Many churches throughout the world use a Bible reading schedule called a "lectionary." It's just a fancy word meaning "selected readings." Posts like this reflect on the readings for an upcoming Sunday or other Church holiday, as found in the historic one-year lectionary.
One of the glories of God, brought out in Isaiah 12:1-6, is that he forgives things which anger him. This is something we really misunderstand terribly. In verse one it lays the picture out clearly. God is angered with his people. They are sinful. They do bad things and it provokes God to anger.
What does God do? He turns his anger away. This should be an earth-shattering concept to us. It isn’t that sin doesn’t anger God. It isn’t that God is never angry. It isn’t that sin doesn’t deserve penalty. None of that. In fact, sin is bad. It angers God. God sees enough sin to anger him every moment of every day, and he has been doing this since the fall in the garden in Genesis chapter three. The person who sins deserves death, and that includes every last one of us.

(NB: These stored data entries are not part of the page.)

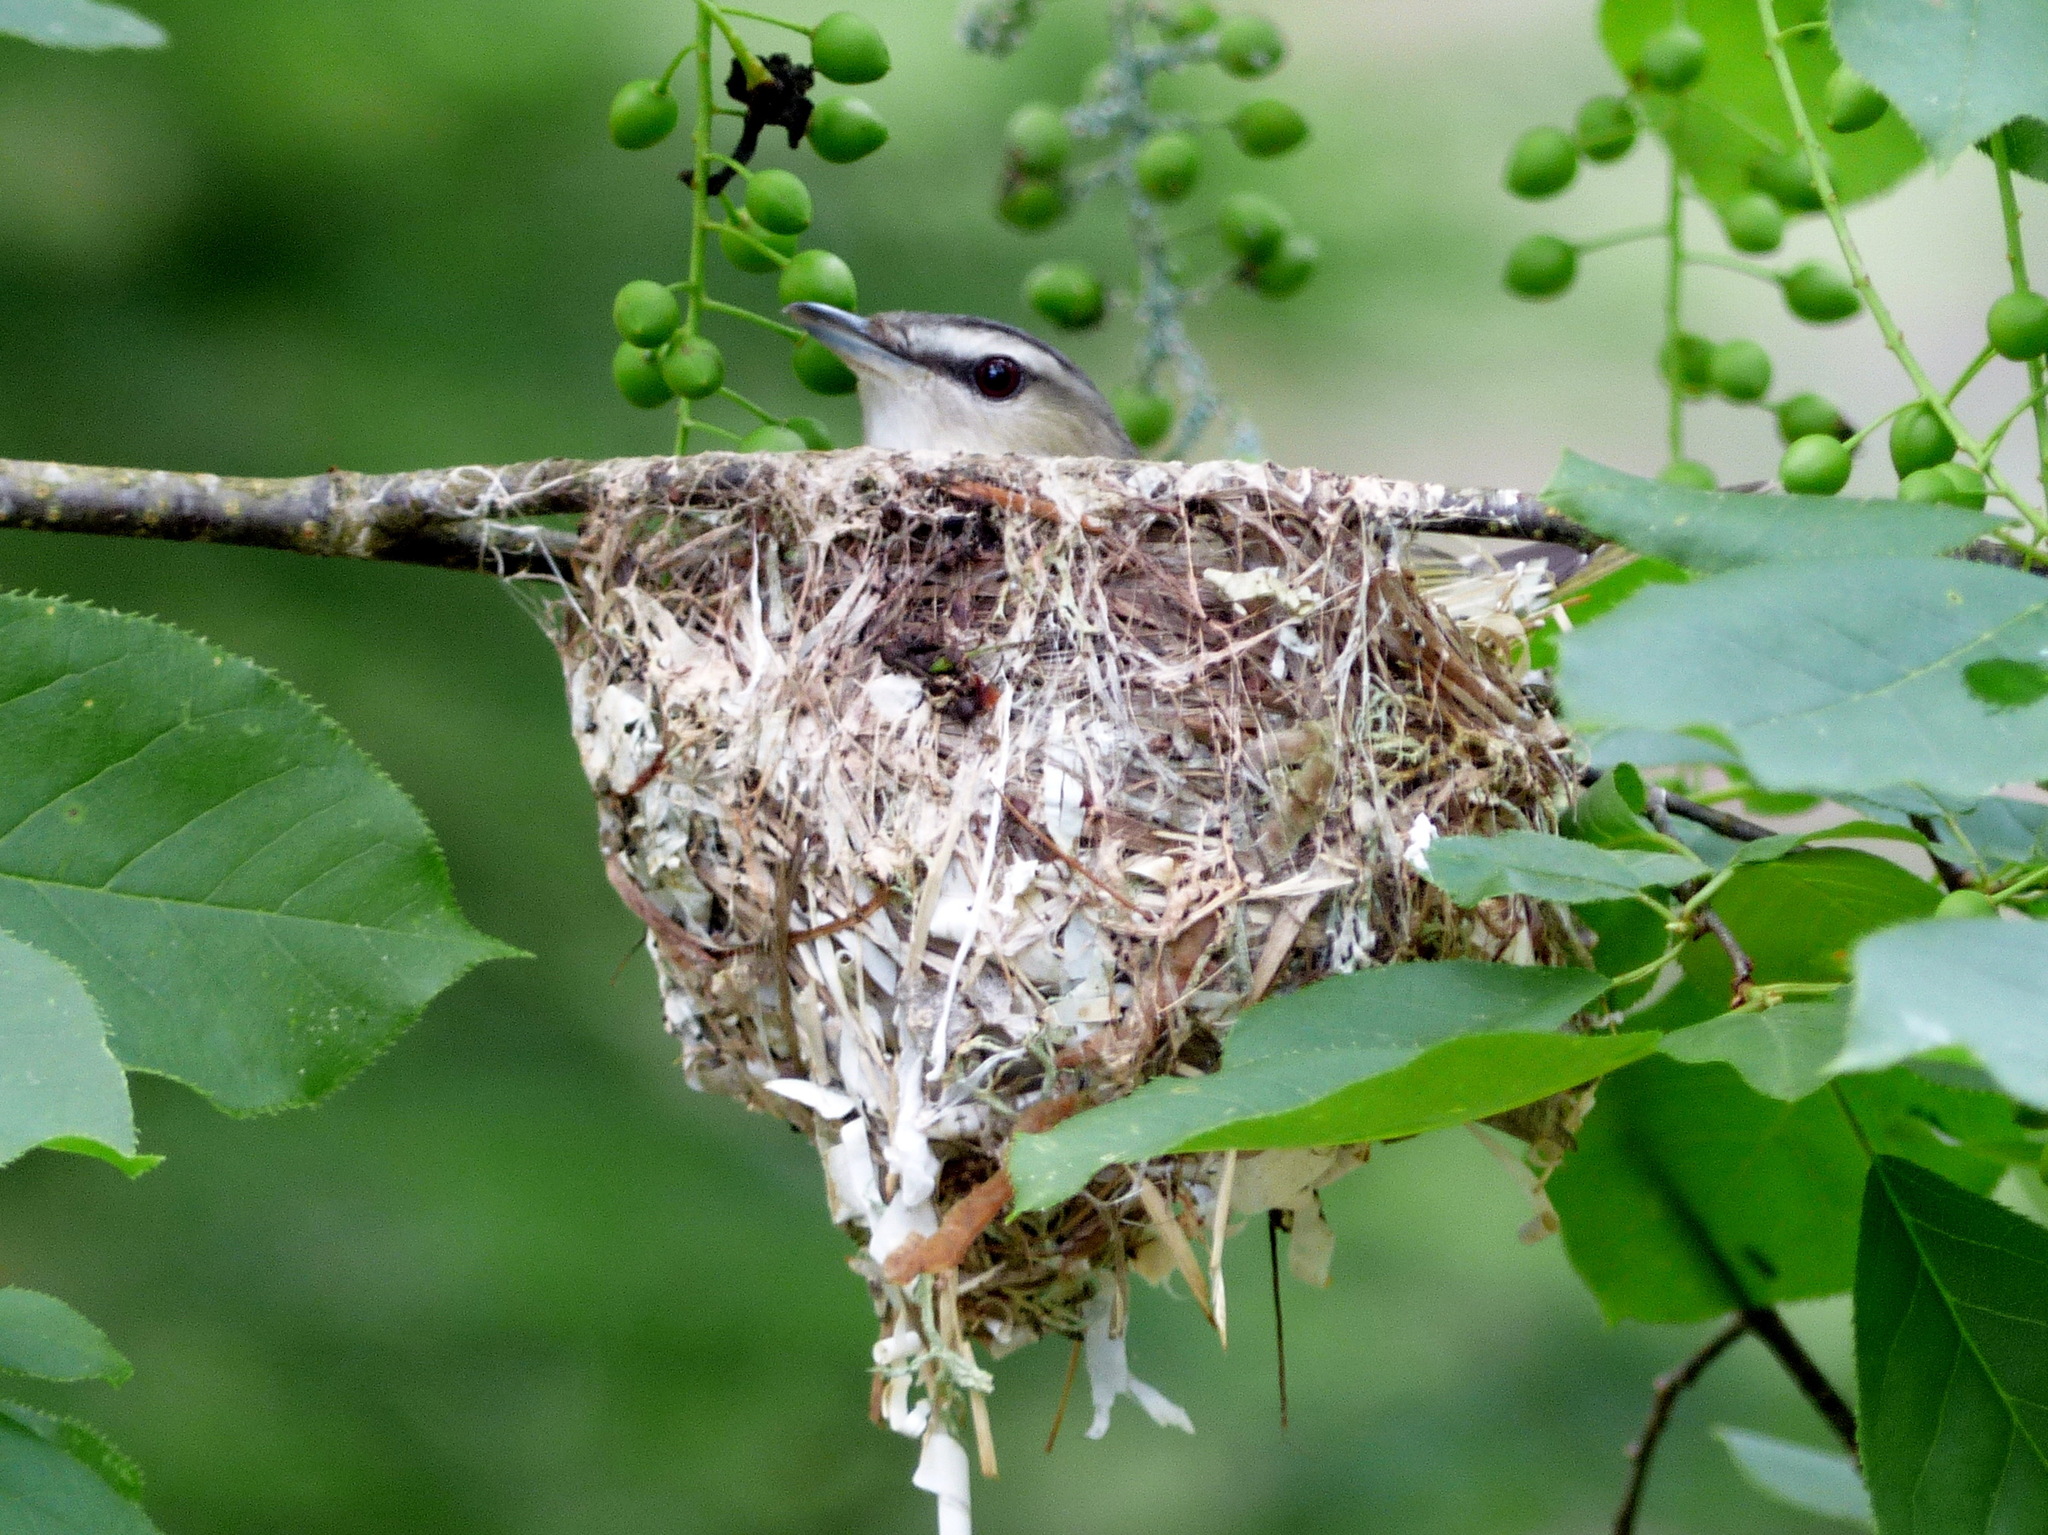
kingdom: Animalia
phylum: Chordata
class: Aves
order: Passeriformes
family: Vireonidae
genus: Vireo
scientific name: Vireo olivaceus
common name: Red-eyed vireo
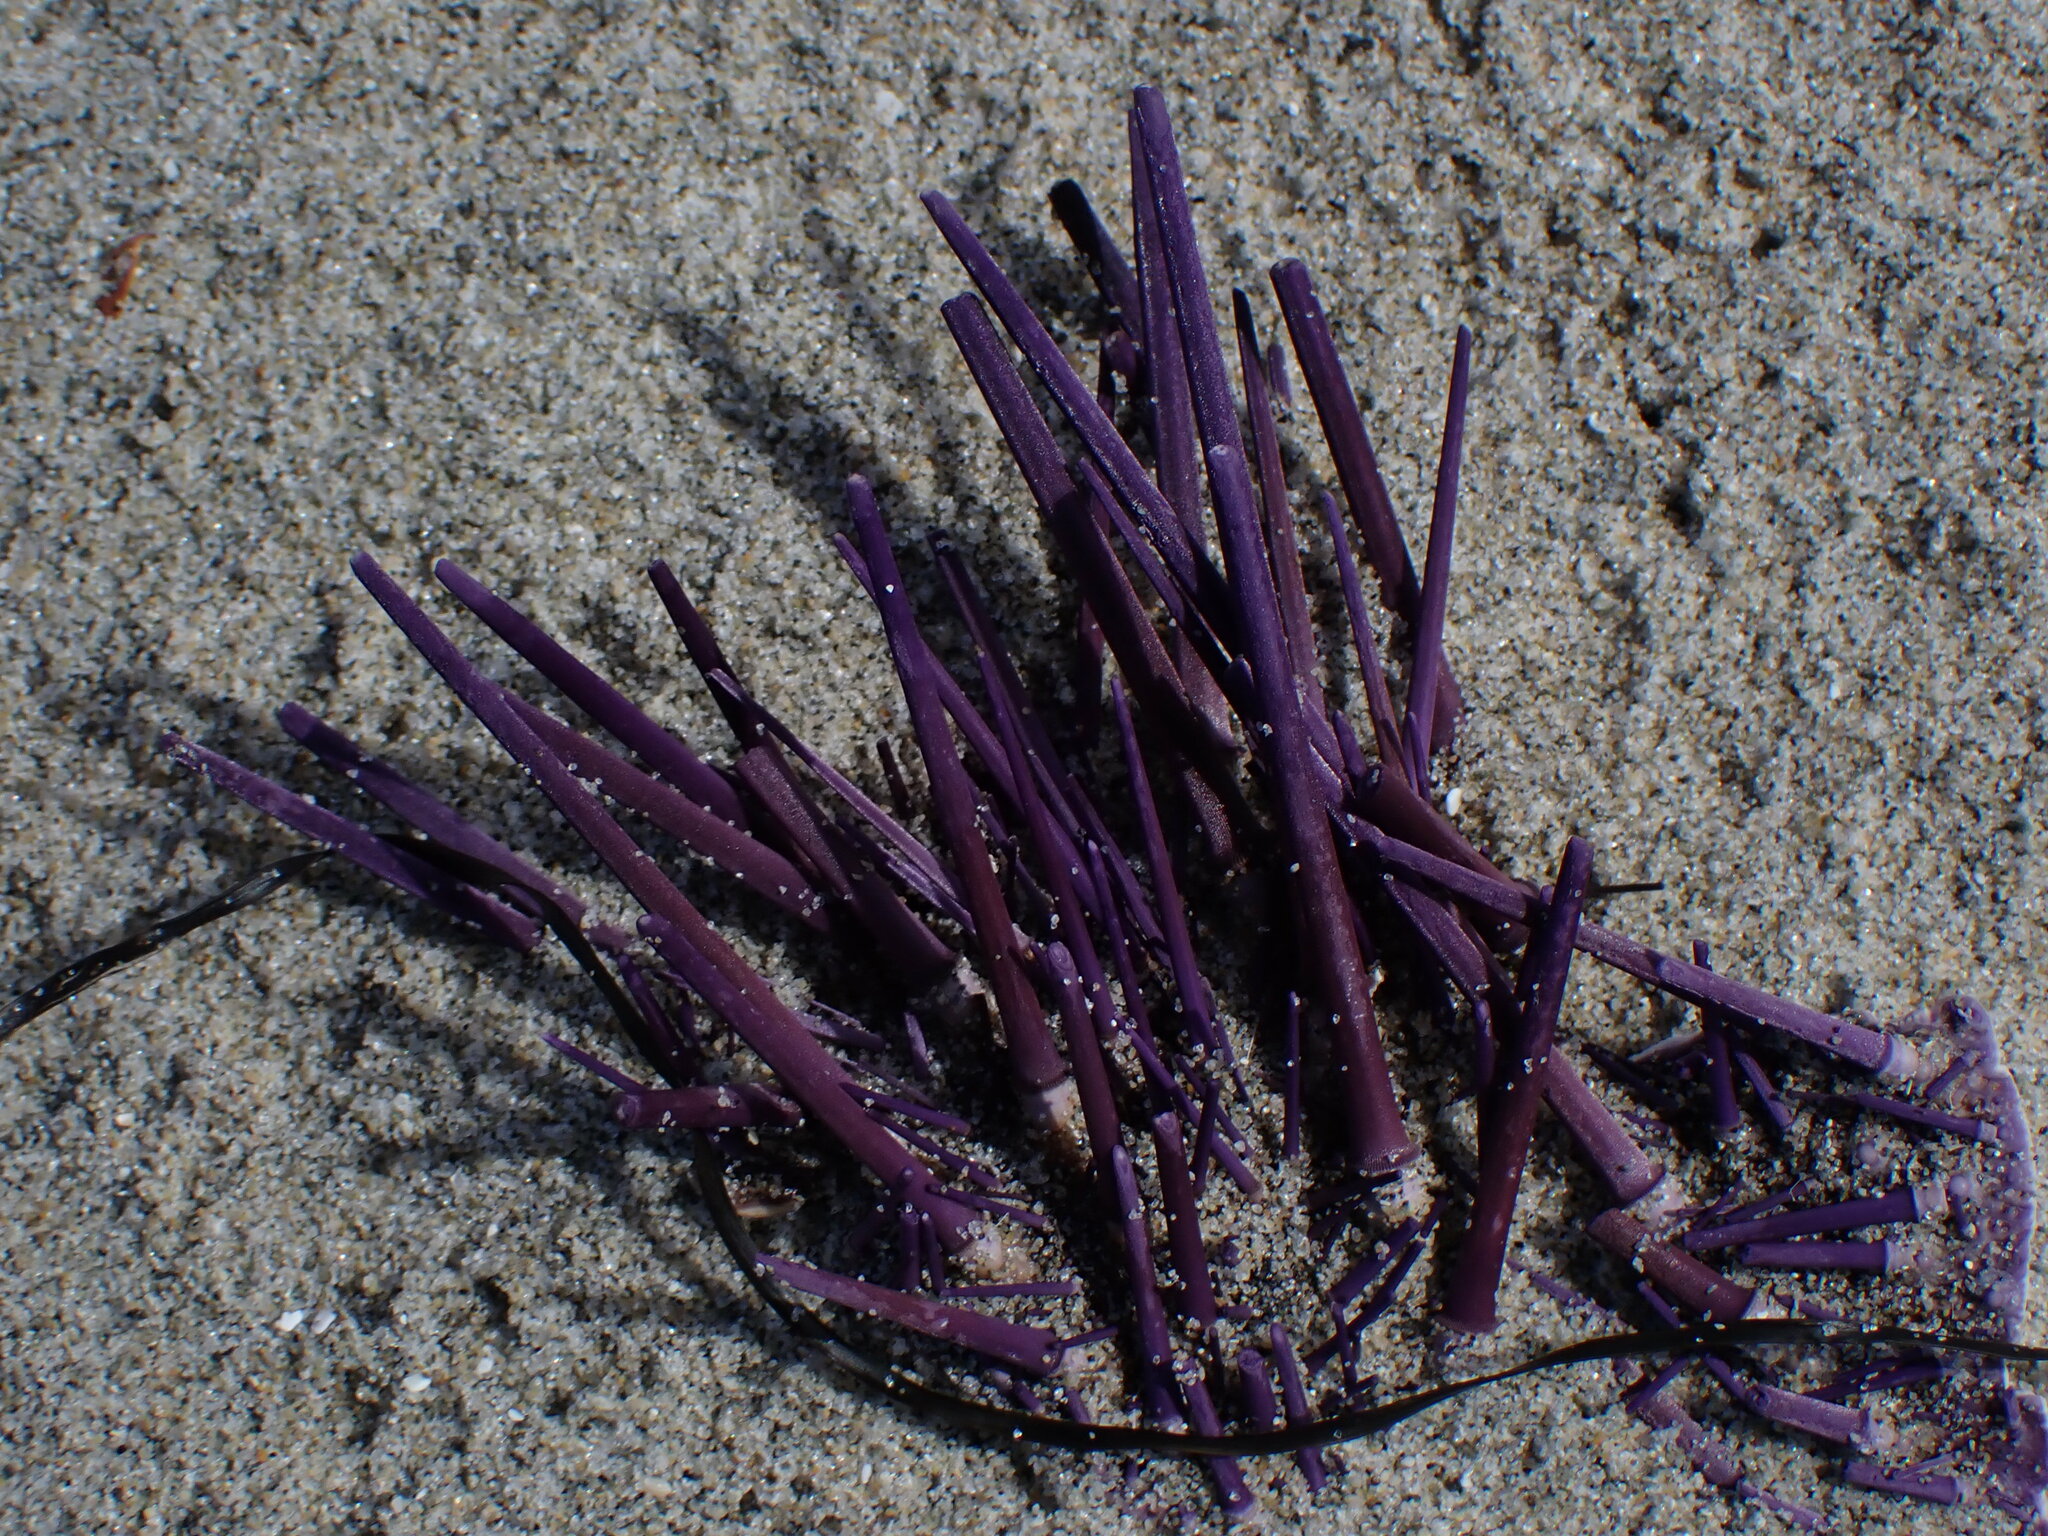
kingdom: Animalia
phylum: Echinodermata
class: Echinoidea
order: Camarodonta
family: Strongylocentrotidae
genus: Strongylocentrotus
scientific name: Strongylocentrotus purpuratus
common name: Purple sea urchin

God turns his anger away from us. He resolves his anger, not by taking it out on us or on our world. He takes it out on himself. God the Son, Jesus, who is of one will with God the Father and God the Holy Spirit, receives in himself the penalty for our sin. That’s why he dies on the cross. That’s why he was despised and rejected by people. That’s why he cries out to the Father from the cross, recognizing that he is forsaken. That’s the only way he can die.
Yes, God dies for our sin, for your sin, for my sin, for the sin of the world. Sin is really that bad. And God hates sin so much that he would rather die than let you bear the penalty for sin.
This is a show of God’s glory. The Lord is our strength, and he has done gloriously.